Big Smoke Meets WhiskyFest: Tickets Available

Dinner had begun at the Four Seasons restaurant, and Mayor Rudolph W. Giuliani stepped up to the dais. "When I first became mayor of New York City, we worried about things like murder. Assault. Riots. Poverty," said Giuliani, looking over the crowd of more than 200 people. "If they have time now to concentrate on the size of your soda and cigars, I must have done one heck of a job when I was in office."

The former mayor, the last cigar-smoking mayor of New York City, received hearty laughter and gracious applause for the remark, made at Cigar Aficionado's annual Night To Remember dinner. The black-tie event was a success, raising more than $1 million for prostate cancer research. The people who attended enjoyed a wonderful meal, fine wines and an unparalleled selection of top cigars. (For a full story about the event, click here.)

Giuliani's comment was an unveiled reference to two moves by current New York City Mayor Michael Bloomberg, who passed a smoking ban early in his first term and recently made an unsuccessful attempt to ban the sale of large, sugary drinks in the city. That ban was denied by a judge before it could go into effect.

Putting a Big Gulp on the public enemy list might seem silly, and it made good fodder for political talking heads on both sides of the aisle: both Sarah Palin and John Stewart mocked the proposal by taking sips of oversized sodas on camera.
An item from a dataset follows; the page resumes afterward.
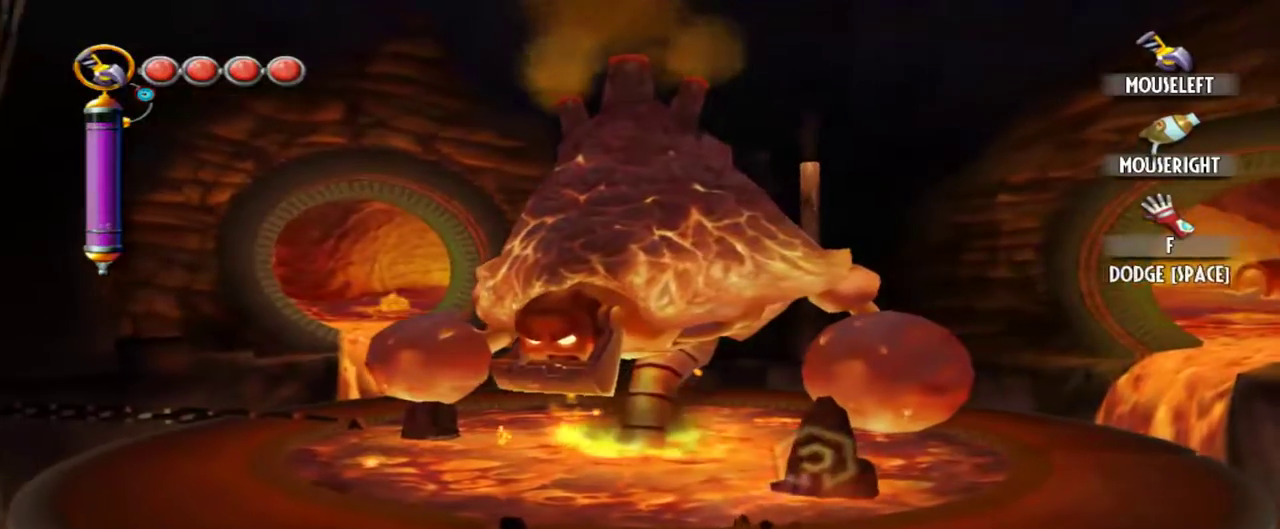
{"keys": ["a"], "mouse": [], "events": [[17, "mouse_left", "up"], [167, "d", "up"], [350, "e", "down"], [350, "w", "up"], [450, "a", "down"], [450, "e", "up"]]}
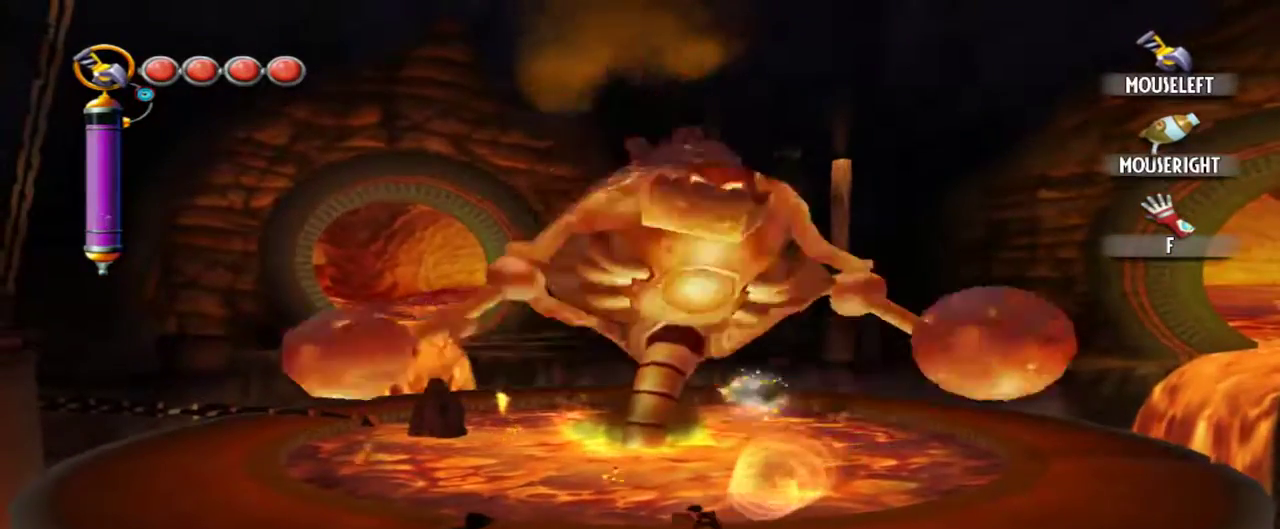
{"keys": ["a"], "mouse": [], "events": [[34, "mouse_right", "down"], [234, "mouse_right", "up"]]}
But this is no laughing matter. It's only the latest example of government intrusion into our lives.

Just look at the laundry list of restrictions that have recently come to light. Politicians in San Francisco took aim at McDonald's Happy Meals, those in Concord, Massachusetts, banned small bottles of water, and the Bloomberg Administration even scrutinized the practice of giving away samples of baby formula to new mothers, in an effort to encourage breast-feeding.

Cigar smokers are all too familiar with government overstepping its bounds. Smoking bans are now a way of life, and they continue to get worse. Today smoking is not only banned in most restaurants and bars, but also in public parks in Atlanta, Chicago, Los Angeles, New York and San Francisco. Earlier this year, a California state assemblyman introduced legislation aimed to ban smoking in apartments and other multifamily homes. If passed, the law would make it illegal for millions of Californians to smoke in their own homes.

It's gone too far. We think it's time we took a hard look at those who lead us, and question these endless attacks on our freedom. We should be the ones who decide what we eat or drink and how we chose to feed our children-not some politician. We should be the lawmakers of our own bodies. No one else.